No picture belongs in the answer; every other part of the listing below is to be transcribed exactly.

EXTRACTED RECORDS below:

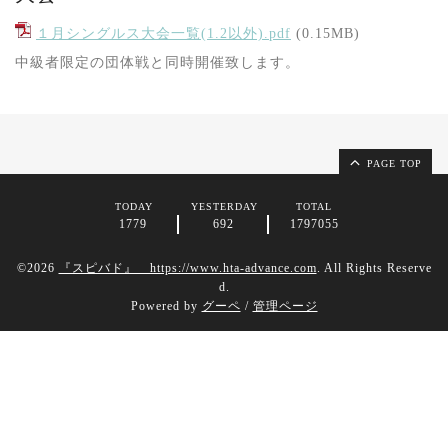
１月シングルス大会一覧(1.2以外).pdf
(0.15MB)
中級者限定の団体戦と同時開催致します。
PAGE TOP
TODAY
YESTERDAY
TOTAL
1779
692
1797055
©2026
『スピバド』 https://www.hta-advance.com
. All Rights Reserve
d.
Powered by
グーペ
/
管理ページ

End of EXTRACTED RECORDS.

**ANSWER AREA:**
１月シングルス大会一覧(1.2以外).pdf
(0.15MB)
中級者限定の団体戦と同時開催致します。
PAGE TOP
TODAY
YESTERDAY
TOTAL
1779
692
1797055
©2026
『スピバド』 https://www.hta-advance.com
. All Rights Reserve
d.
Powered by
グーペ
/
管理ページ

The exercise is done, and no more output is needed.